Data shown =>
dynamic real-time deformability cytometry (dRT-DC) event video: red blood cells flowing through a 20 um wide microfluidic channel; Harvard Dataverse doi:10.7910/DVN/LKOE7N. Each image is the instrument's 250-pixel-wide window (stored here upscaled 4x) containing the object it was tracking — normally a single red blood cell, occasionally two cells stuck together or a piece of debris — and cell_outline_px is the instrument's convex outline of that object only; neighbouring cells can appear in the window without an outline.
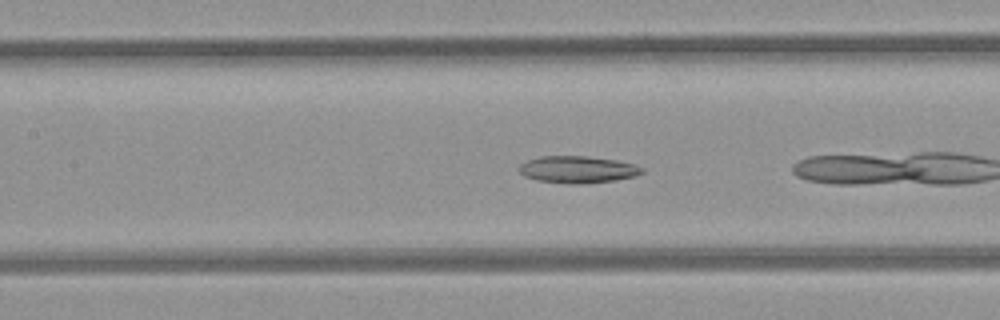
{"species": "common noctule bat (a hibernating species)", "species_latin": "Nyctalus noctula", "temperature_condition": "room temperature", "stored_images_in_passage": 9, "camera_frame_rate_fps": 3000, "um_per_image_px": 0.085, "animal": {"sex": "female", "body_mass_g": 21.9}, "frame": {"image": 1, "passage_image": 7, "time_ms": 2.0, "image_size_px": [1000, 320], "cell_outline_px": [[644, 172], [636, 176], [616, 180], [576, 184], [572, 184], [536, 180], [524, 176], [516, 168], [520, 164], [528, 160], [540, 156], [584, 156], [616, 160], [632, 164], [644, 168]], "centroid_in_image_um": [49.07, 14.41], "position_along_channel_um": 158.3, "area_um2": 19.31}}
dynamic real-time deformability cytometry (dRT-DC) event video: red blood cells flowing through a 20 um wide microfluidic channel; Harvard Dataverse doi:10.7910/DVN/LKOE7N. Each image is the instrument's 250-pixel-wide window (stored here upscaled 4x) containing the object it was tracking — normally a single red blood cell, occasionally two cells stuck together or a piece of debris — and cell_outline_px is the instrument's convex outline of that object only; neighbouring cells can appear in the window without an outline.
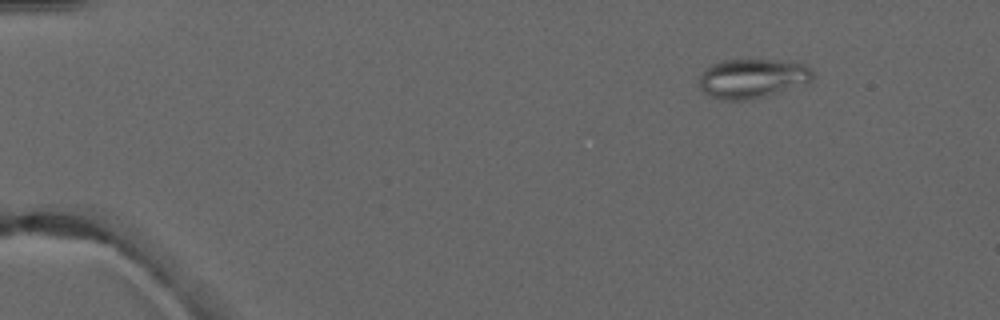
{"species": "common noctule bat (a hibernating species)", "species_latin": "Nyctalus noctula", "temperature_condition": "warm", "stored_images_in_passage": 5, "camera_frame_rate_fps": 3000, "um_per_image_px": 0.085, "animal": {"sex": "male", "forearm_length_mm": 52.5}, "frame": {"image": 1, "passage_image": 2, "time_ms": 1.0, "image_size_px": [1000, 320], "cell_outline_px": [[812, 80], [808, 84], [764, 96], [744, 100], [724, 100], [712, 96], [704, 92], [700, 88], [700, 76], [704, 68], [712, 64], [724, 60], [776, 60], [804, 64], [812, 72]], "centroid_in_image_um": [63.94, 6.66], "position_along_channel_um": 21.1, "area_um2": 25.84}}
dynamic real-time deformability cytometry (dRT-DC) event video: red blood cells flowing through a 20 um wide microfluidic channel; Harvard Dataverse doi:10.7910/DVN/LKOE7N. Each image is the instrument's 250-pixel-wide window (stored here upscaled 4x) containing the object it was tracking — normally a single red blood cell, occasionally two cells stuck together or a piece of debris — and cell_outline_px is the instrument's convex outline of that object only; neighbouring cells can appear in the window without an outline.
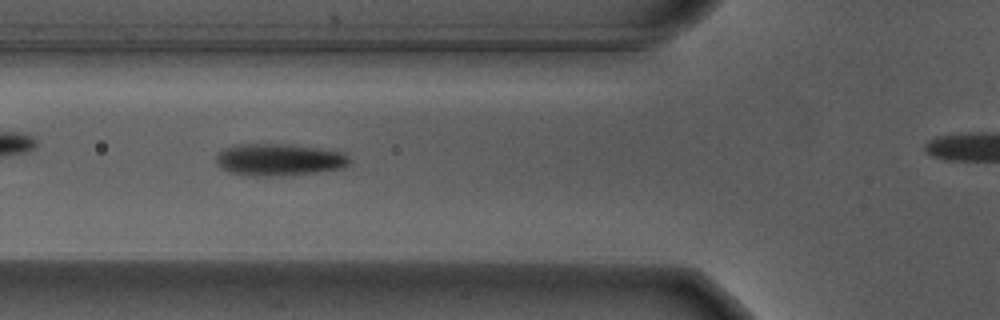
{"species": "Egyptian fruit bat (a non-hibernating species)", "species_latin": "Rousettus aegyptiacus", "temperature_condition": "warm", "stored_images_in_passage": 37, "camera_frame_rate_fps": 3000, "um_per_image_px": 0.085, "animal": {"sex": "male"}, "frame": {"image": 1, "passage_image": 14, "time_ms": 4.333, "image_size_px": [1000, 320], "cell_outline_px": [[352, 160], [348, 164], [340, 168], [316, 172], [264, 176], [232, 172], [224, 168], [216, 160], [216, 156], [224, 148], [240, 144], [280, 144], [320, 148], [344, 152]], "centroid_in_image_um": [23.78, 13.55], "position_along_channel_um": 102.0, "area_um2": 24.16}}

Required work =>
Omit the pictures and give the material again, exactly and in full.

Exercise response =>
dynamic real-time deformability cytometry (dRT-DC) event video: red blood cells flowing through a 20 um wide microfluidic channel; Harvard Dataverse doi:10.7910/DVN/LKOE7N. Each image is the instrument's 250-pixel-wide window (stored here upscaled 4x) containing the object it was tracking — normally a single red blood cell, occasionally two cells stuck together or a piece of debris — and cell_outline_px is the instrument's convex outline of that object only; neighbouring cells can appear in the window without an outline.
{"species": "common noctule bat (a hibernating species)", "species_latin": "Nyctalus noctula", "temperature_condition": "room temperature", "stored_images_in_passage": 9, "camera_frame_rate_fps": 3000, "um_per_image_px": 0.085, "animal": {"sex": "female", "body_mass_g": 21.9}, "frame": {"image": 1, "passage_image": 7, "time_ms": 2.0, "image_size_px": [1000, 320], "cell_outline_px": [[644, 172], [636, 176], [616, 180], [576, 184], [572, 184], [536, 180], [524, 176], [516, 168], [520, 164], [528, 160], [540, 156], [584, 156], [616, 160], [632, 164], [644, 168]], "centroid_in_image_um": [49.07, 14.41], "position_along_channel_um": 158.3, "area_um2": 19.31}}
dynamic real-time deformability cytometry (dRT-DC) event video: red blood cells flowing through a 20 um wide microfluidic channel; Harvard Dataverse doi:10.7910/DVN/LKOE7N. Each image is the instrument's 250-pixel-wide window (stored here upscaled 4x) containing the object it was tracking — normally a single red blood cell, occasionally two cells stuck together or a piece of debris — and cell_outline_px is the instrument's convex outline of that object only; neighbouring cells can appear in the window without an outline.
{"species": "common noctule bat (a hibernating species)", "species_latin": "Nyctalus noctula", "temperature_condition": "warm", "stored_images_in_passage": 5, "camera_frame_rate_fps": 3000, "um_per_image_px": 0.085, "animal": {"sex": "male", "forearm_length_mm": 52.5}, "frame": {"image": 1, "passage_image": 2, "time_ms": 1.0, "image_size_px": [1000, 320], "cell_outline_px": [[812, 80], [808, 84], [764, 96], [744, 100], [724, 100], [712, 96], [704, 92], [700, 88], [700, 76], [704, 68], [712, 64], [724, 60], [776, 60], [804, 64], [812, 72]], "centroid_in_image_um": [63.94, 6.66], "position_along_channel_um": 21.1, "area_um2": 25.84}}
dynamic real-time deformability cytometry (dRT-DC) event video: red blood cells flowing through a 20 um wide microfluidic channel; Harvard Dataverse doi:10.7910/DVN/LKOE7N. Each image is the instrument's 250-pixel-wide window (stored here upscaled 4x) containing the object it was tracking — normally a single red blood cell, occasionally two cells stuck together or a piece of debris — and cell_outline_px is the instrument's convex outline of that object only; neighbouring cells can appear in the window without an outline.
{"species": "Egyptian fruit bat (a non-hibernating species)", "species_latin": "Rousettus aegyptiacus", "temperature_condition": "warm", "stored_images_in_passage": 37, "camera_frame_rate_fps": 3000, "um_per_image_px": 0.085, "animal": {"sex": "male"}, "frame": {"image": 1, "passage_image": 14, "time_ms": 4.333, "image_size_px": [1000, 320], "cell_outline_px": [[352, 160], [348, 164], [340, 168], [316, 172], [264, 176], [232, 172], [224, 168], [216, 160], [216, 156], [224, 148], [240, 144], [280, 144], [320, 148], [344, 152]], "centroid_in_image_um": [23.78, 13.55], "position_along_channel_um": 102.0, "area_um2": 24.16}}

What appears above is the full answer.